Once upon a time an elderly woman looked forward to Christmas for a very special reason. She was “Mother Christmas”. She had a red dress with a white trim and it was her task to give out the presents on Christmas morning in the residential home where she lived.
Miriam, as she will be known for the purpose of this writing, was in her 70's.  She had lived all her adult life in psychiatric hospitals.  The reason for her original admission is unclear.

She had a male friend who had lived with her in the hospital who had died approximately one year previously. She was moved to a residential home for older people with mental health problems. Miriam had been diagnosed with Bi-Polar (manic depression) when 20, according to records. She had been taking medications for the condition since diagnosis. The medications were no longer effective and had major side effects.  She had very extreme mood swings which resulted in huge "highs" when she couldn't sleep, talked incessantly and was unable to relax followed by extreme lows. During the “lows” she would sit with her head almost on her lap, not speak and be in a "semi-comatose" state for days at a time.  The “highs” were becoming much less frequent.  “Lows” were apparent most of the time.  She took very little interest in life, hardly ate and didn't even want to do her job as "Mother Christmas", something that was a major highlight in her year. When she was well enough she would decorate hats that she insisted she kept to show her social worker who tried them on.  She had no family involvement.
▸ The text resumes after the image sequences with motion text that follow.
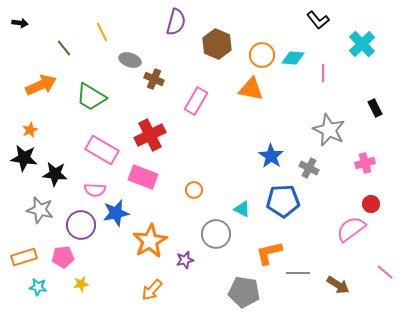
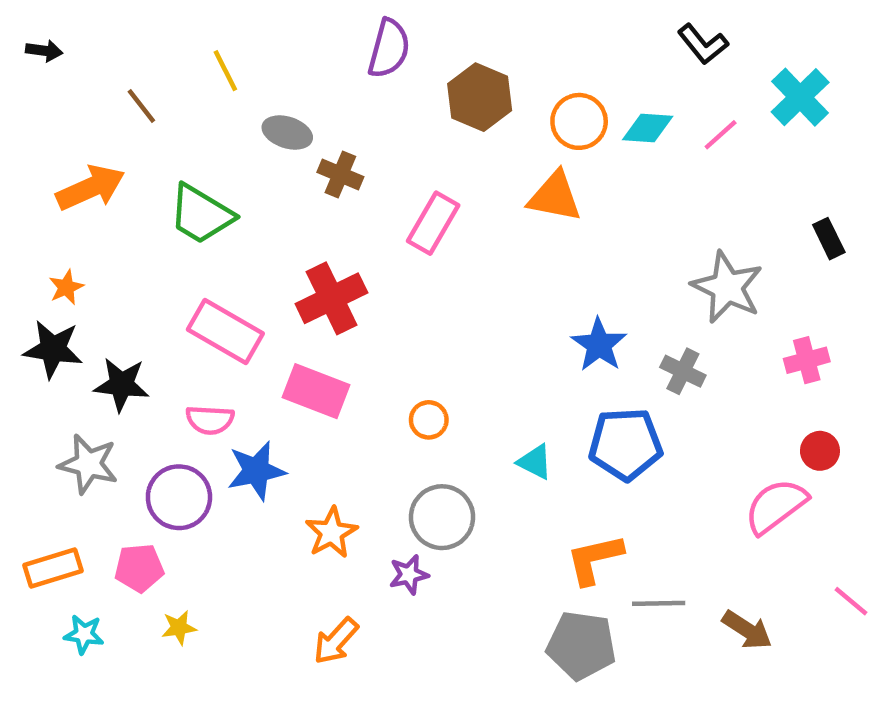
pink line: (323, 73) -> (721, 135), moved, turned 48
gray circle: (216, 234) -> (442, 517), moved
orange star: (150, 241) -> (331, 533), size x0.7
gray pentagon: (244, 292) -> (581, 645), moved

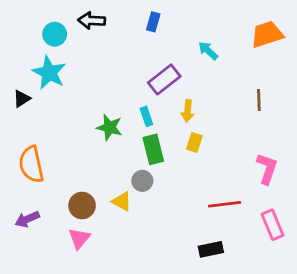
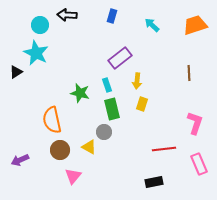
cyan arrow: (208, 51) -> (152, 25), moved
orange semicircle: (31, 164) -> (52, 120), moved
pink triangle: (79, 238) -> (73, 176), moved

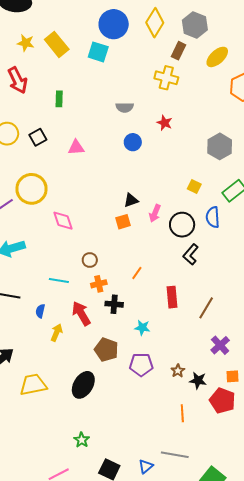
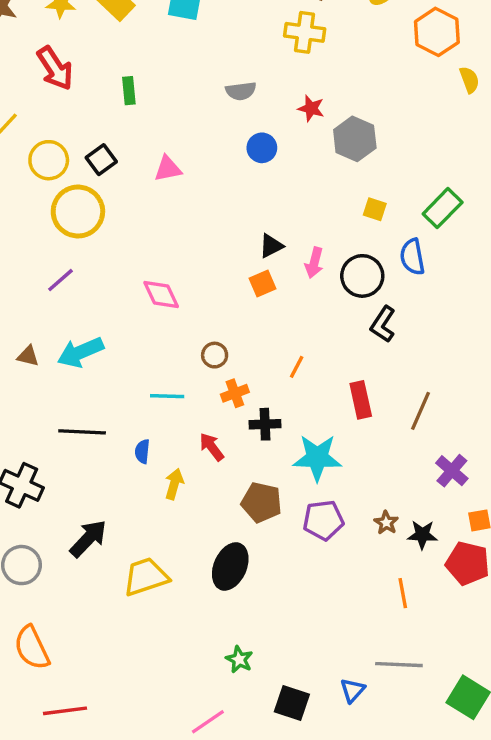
gray hexagon: (220, 146) -> (355, 139), moved
yellow circle: (32, 189) -> (78, 212), moved
red arrow: (81, 313) -> (212, 447), size x0.7
cyan star: (142, 328) -> (317, 458), size x1.8

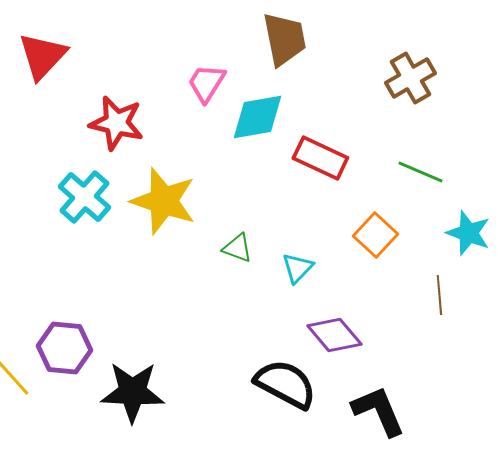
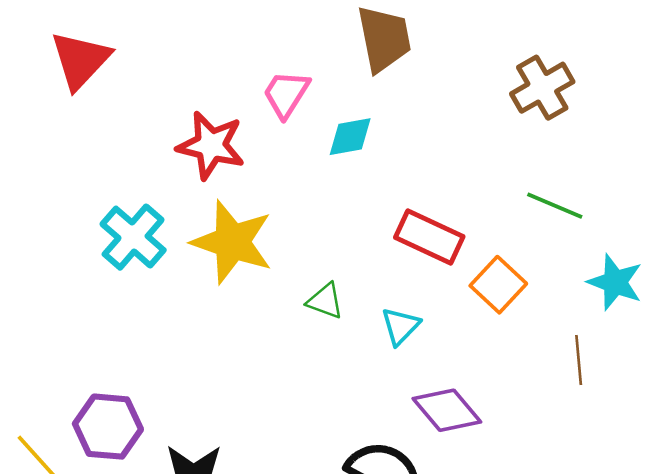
cyan diamond: (257, 117) -> (350, 137), size x0.7
red star: (116, 123) -> (211, 145), moved
red rectangle: (320, 158) -> (429, 237), moved

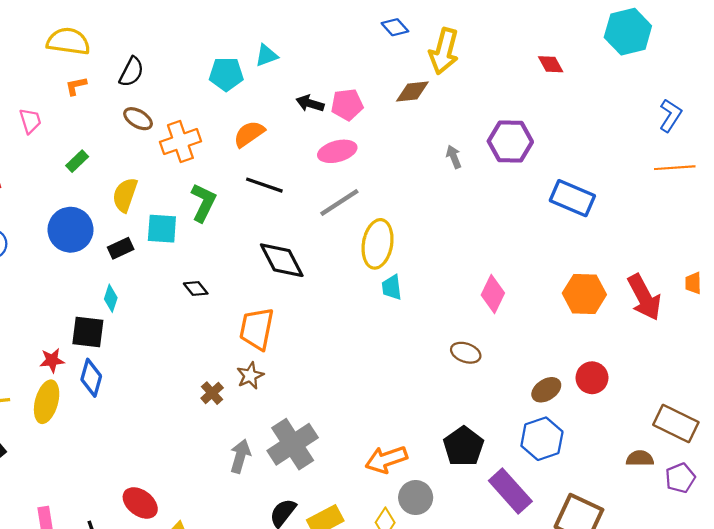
One day the social worker arrived for a visit. Miriam sat in her usual chair in her usual place. She was bent over and non-communicative. The social worker noticed a lost looking young female care worker standing nearby. She had the expression of some one who wants to do something about something but doesn’t know where to begin. The carer was about 20 at the time and new to the job. She had no previous experience of the work.  She was sweet and keen but without some of the skills she needed.  She had been taught the practical skills such as personal care etc, but found the level of Miriam's apparent distress difficult to deal with.

People had tried to speak with Miriam for some time but with out success. She would chat when she was “high” but now she seemed unreachable. There can be little more alarming than the feeling that we should act to alleviate some one’s distress but we seem powerless to do so. The social worker pulled a chair next to where Miriam was seated. She spoke softly to her. There was no response at all. She continued to speak with Miriam about things that she knew interested her. There was no response. The social worker took Miriam’s hand in her own and began to tell her things. Bits of gossip, chitter chatter and news of people she knew in the home. The one sided conversation continued for the best part of an hour. Occasionally Miriam would weakly squeeze the hand of the social worker.  After some time the social worker turned to the young carer, who was watching intently, asking her to take over while she had to go off to do some paperwork. There was no paperwork that needed her immediate attention but it was a tactic to involve the young woman who asked, “What shall I do?” with a slightly uneasy voice. Inside she was trying to hold down the fear she felt at the idea of failing, of not being able to help.

The social worker asked her to sit in a chair on the other side of Miriam. The social worker continued to chat to Miriam. Then she got up to move away. “What shall I say?” asked the carer. “Just chat to her about any thing that comes in your head”, came the reply. The young woman began to speak and as she did so she became more confident. It soon became quite easy, she thought, and she became more comfortable with the task. The social worker re-appeared after a short time and sat back down in her chair. The young carer continued to chat. The social worker announced to Miriam that she would have to go now as she had another visit to make. As the social worker stood up to leave, Miriam held her hand out to the young care worker who took it in hers. It was a small but significant break through. The kind of small change that opens the way for a greater improving change that can educate and refine the way we interact with our fellows.

After this, staff decided specific time would be allocated for the talking with, sitting with, and just being with people.  The young carer became the main ambassador and mentor of this activity in the residential home. Some times it seems as though there is nothing we can do when faced with great and complex human need. Some times the first steps towards a solution are small, simple and within most peoples capability.